Once other people start using the term you've defined with such care, you lose control of its meaning and definition. Not because they intentionally distort it: it will drift regardless. That's the case, mind you, among academics writing for professional publication, where some rigor in language is to be expected, even if it doesn't occur in fact. Move outside of that restricted space of discourse, and the sky's the limit. When you enter the arena of public discussion at any level, though, you had better be prepared to justify your definitions and your arguments.
Which takes me back to the Asexuality Wiki's remarks about graysexuality vs. asexuality: some graysexuals, it says, might identify as asexual instead "because it is not worth the bother of having to explain these one or two occasions to everyone who asks about their orientation." Again: neither graysexuality nor asexuality is an "orientation." They are identities, and avowing an identity is supposed to inform other people of things about yourself that are important to you, if not to them. "Not worth the bother"?

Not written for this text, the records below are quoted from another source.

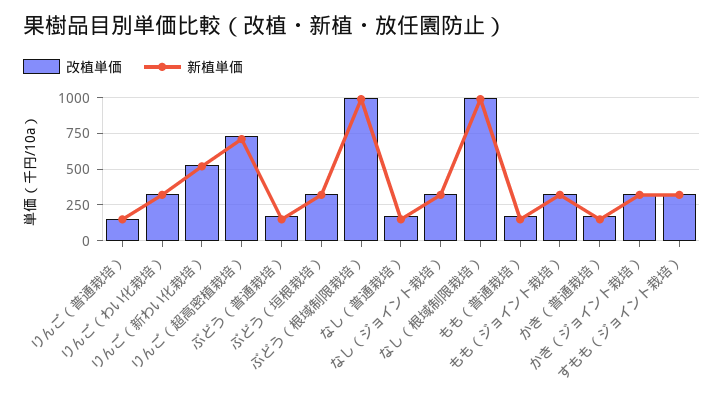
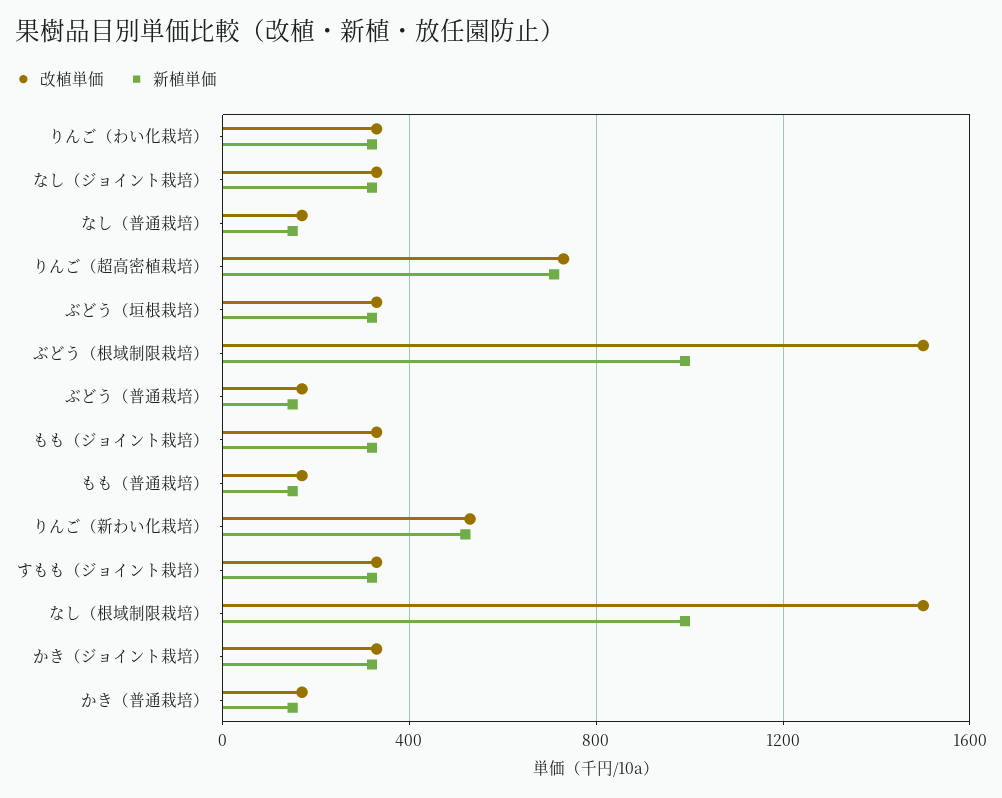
改植単価, りんご（普通栽培）: 150 -> none
新植単価, りんご（普通栽培）: 150 -> none
改植単価, ぶどう（根域制限栽培）: 1000 -> 1500
改植単価, なし（根域制限栽培）: 1000 -> 1500

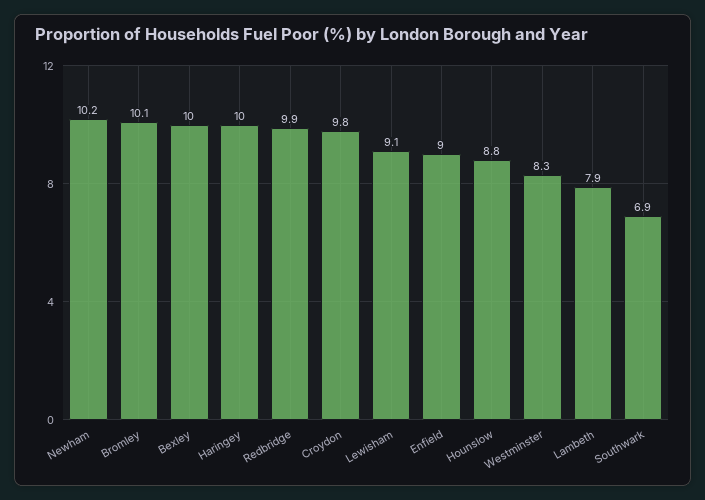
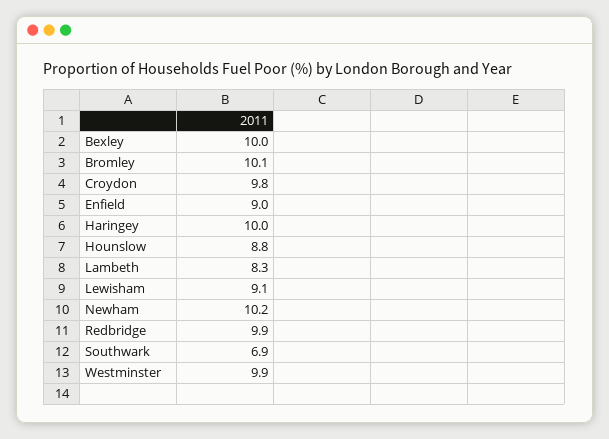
Westminster: 8.3 -> 9.9
Lambeth: 7.9 -> 8.3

Who asks you about your orientation anyway? Potential sexual partners? When you've reached the point where it's going to matter, it seems to me that a potential partner is entitled to a fuller and more accurate account of where you stand than a one-word brand name. As I've said before, if you can't give an accurate, honest answer, no classification system will help you. If you're not talking to a potential partner, your orientation or the level of your erotic drive is not their business. One of the really useful things I learned from the advice columnist Miss Manners is that you don't have to give detailed reasons why you're not going to have sex with someone, and there are many reasons besides asexuality or graysexuality why that should be.